**Exercise description**
Please repeat the whole listing exactly, but leave out any picture it holds.

**Available data**

---

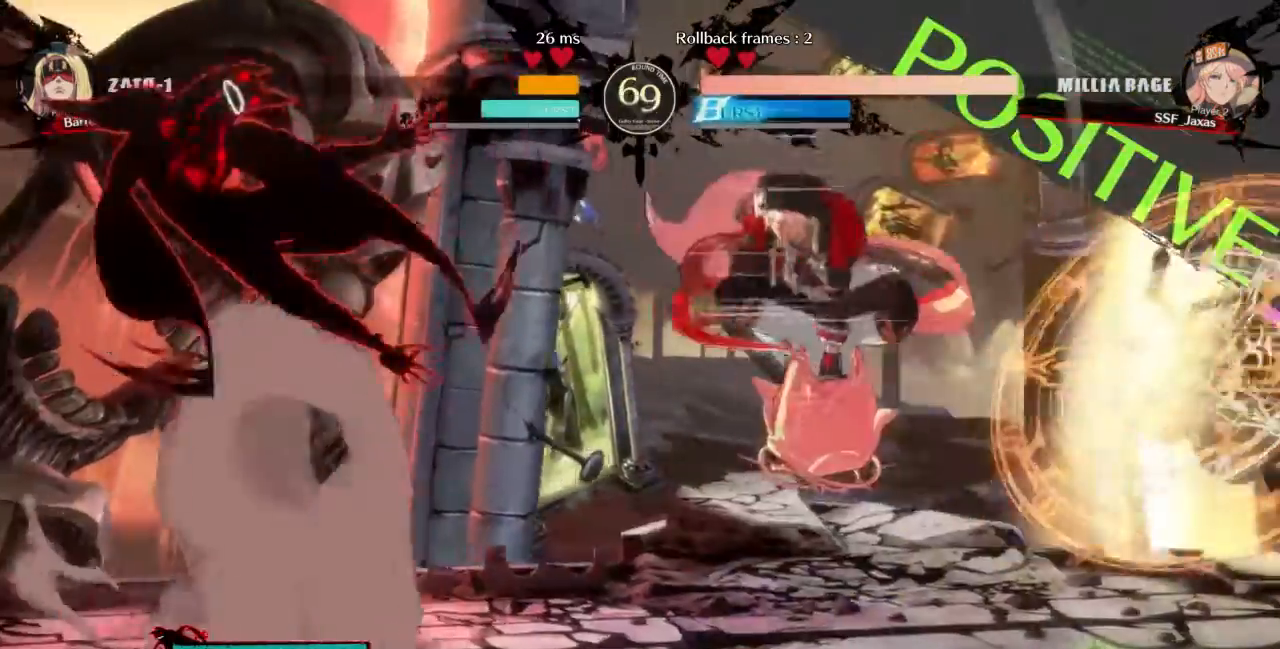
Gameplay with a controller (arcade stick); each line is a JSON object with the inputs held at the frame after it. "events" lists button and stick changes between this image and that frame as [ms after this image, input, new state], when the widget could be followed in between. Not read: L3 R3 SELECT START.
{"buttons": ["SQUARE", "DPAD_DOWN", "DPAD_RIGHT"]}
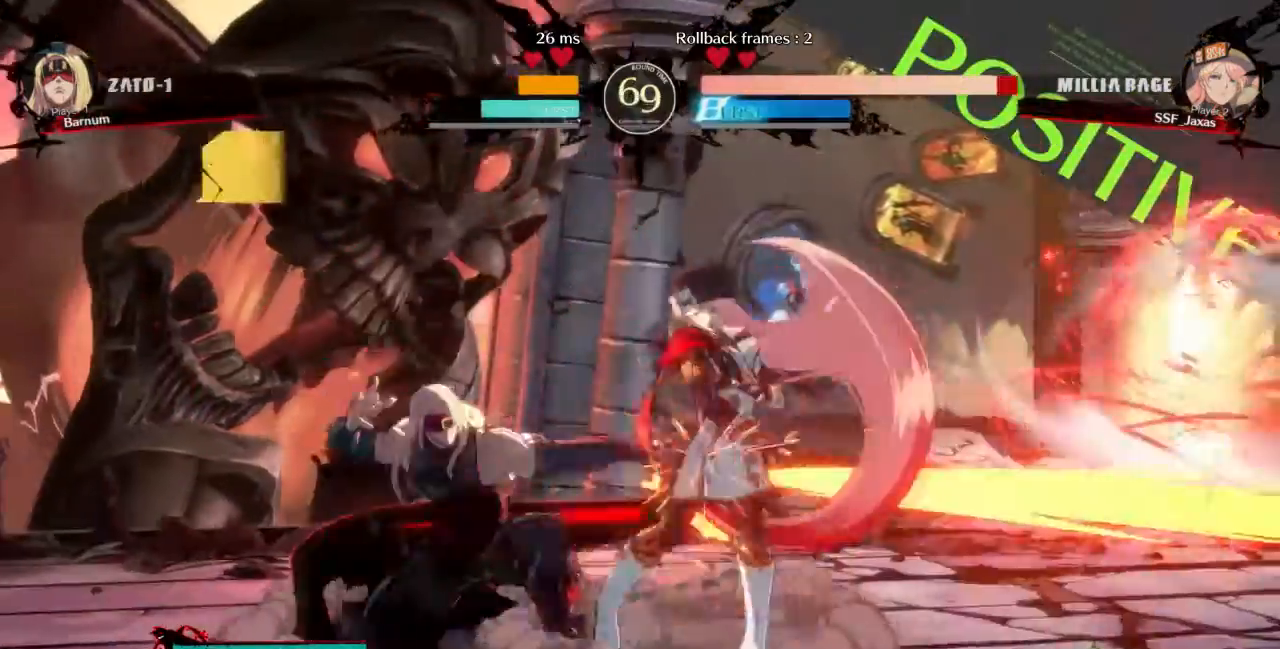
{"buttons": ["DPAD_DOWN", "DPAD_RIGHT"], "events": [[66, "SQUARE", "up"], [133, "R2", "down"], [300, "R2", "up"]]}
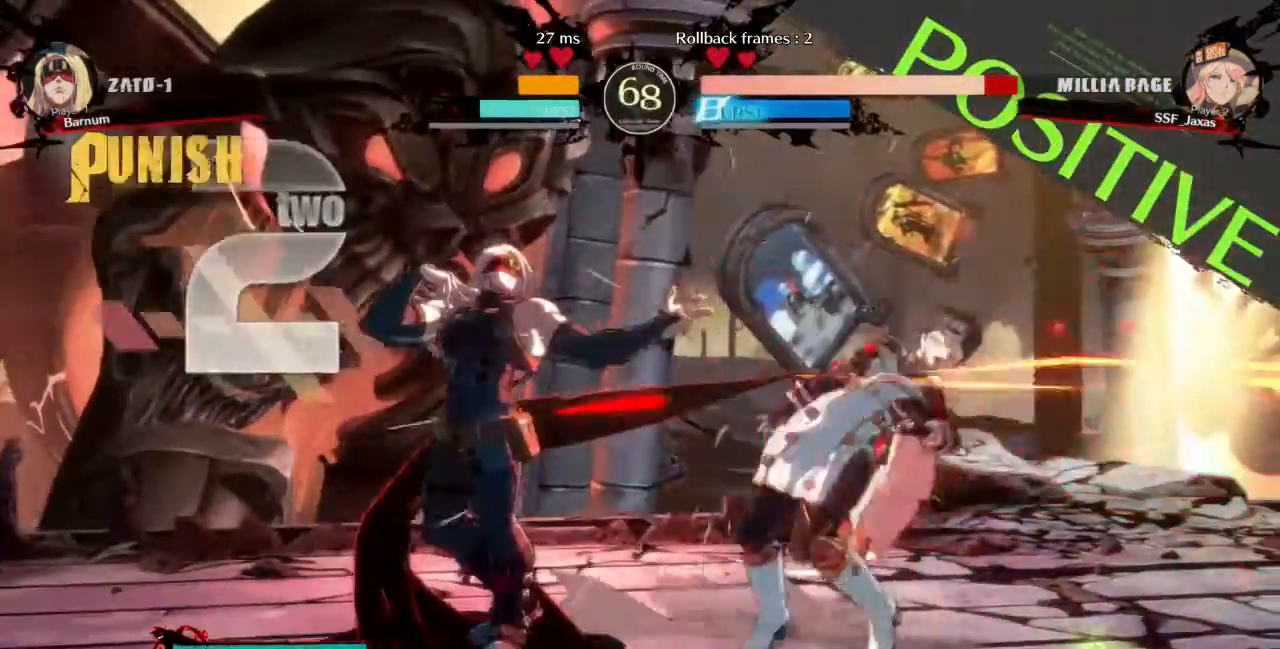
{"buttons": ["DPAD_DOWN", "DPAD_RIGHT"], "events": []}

---

**Answer for the task**
Gameplay with a controller (arcade stick); each line is a JSON object with the inputs held at the frame after it. "events" lists button and stick changes between this image and that frame as [ms after this image, input, new state], when the widget could be followed in between. Not read: L3 R3 SELECT START.
{"buttons": ["SQUARE", "DPAD_DOWN", "DPAD_RIGHT"]}
{"buttons": ["DPAD_DOWN", "DPAD_RIGHT"], "events": [[66, "SQUARE", "up"], [133, "R2", "down"], [300, "R2", "up"]]}
{"buttons": ["DPAD_DOWN", "DPAD_RIGHT"], "events": []}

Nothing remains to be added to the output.